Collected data

= = = = =

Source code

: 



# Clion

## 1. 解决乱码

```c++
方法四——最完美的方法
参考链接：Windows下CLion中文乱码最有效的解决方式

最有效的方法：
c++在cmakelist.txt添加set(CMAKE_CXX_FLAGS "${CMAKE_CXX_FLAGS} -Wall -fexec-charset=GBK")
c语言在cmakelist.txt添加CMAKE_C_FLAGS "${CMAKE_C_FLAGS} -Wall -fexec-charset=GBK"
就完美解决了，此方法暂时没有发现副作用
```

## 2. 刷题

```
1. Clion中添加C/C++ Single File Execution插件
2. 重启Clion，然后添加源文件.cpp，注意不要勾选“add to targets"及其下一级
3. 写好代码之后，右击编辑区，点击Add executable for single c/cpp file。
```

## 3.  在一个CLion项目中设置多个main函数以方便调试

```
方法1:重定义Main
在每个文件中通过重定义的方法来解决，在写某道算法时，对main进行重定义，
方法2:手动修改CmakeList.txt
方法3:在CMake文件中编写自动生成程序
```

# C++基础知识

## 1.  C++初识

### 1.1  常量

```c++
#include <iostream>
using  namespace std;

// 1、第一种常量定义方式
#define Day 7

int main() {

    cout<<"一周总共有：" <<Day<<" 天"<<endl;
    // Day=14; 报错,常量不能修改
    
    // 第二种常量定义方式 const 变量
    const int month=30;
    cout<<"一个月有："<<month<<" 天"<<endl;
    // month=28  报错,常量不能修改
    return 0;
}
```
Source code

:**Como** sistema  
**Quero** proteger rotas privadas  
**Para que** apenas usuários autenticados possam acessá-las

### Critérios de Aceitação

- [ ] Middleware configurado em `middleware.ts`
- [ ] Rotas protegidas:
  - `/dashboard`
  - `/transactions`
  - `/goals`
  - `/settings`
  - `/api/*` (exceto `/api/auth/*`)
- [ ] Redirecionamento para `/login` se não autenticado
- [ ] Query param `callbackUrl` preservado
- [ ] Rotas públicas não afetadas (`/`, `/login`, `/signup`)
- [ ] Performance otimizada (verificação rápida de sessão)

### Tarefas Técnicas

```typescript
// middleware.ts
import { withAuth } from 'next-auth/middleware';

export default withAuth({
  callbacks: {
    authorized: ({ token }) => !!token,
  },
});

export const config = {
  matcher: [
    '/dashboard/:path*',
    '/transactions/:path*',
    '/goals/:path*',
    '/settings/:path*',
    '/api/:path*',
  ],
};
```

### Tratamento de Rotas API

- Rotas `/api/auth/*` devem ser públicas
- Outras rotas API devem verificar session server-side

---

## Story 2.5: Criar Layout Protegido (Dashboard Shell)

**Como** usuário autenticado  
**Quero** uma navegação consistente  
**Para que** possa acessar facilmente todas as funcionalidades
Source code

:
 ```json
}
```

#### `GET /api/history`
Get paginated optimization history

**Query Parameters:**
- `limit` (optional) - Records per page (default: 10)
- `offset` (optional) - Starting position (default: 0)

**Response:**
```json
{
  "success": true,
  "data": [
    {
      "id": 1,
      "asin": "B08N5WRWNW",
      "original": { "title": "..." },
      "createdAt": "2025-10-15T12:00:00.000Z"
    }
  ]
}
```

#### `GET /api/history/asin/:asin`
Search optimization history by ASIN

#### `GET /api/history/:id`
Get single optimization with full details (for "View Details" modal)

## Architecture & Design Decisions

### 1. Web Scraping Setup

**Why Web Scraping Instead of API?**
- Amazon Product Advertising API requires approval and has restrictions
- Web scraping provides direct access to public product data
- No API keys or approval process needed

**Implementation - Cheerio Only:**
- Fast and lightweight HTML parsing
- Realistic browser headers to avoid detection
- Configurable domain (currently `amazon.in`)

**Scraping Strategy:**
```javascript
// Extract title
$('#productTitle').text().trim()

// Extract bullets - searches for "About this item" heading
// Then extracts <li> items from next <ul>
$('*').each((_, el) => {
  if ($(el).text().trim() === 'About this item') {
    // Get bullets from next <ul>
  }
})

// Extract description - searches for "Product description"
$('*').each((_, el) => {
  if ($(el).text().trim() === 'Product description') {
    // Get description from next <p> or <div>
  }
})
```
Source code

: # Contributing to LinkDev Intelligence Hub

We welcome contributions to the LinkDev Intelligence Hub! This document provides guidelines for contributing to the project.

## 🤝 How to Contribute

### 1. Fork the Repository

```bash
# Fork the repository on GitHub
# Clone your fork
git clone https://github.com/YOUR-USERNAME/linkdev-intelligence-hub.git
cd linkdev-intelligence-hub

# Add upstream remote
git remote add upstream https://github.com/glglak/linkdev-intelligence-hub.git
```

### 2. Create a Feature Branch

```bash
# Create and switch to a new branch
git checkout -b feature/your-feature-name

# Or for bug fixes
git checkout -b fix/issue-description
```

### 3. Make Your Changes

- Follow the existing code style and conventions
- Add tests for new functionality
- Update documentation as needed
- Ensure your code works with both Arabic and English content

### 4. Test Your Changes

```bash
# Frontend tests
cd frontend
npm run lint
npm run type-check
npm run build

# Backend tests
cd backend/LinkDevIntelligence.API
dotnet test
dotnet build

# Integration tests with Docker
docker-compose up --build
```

= = = = =

Activity> Show every line in the entries above that contains the string "needed".

Your response>
- No API keys or approval process needed
- Update documentation as needed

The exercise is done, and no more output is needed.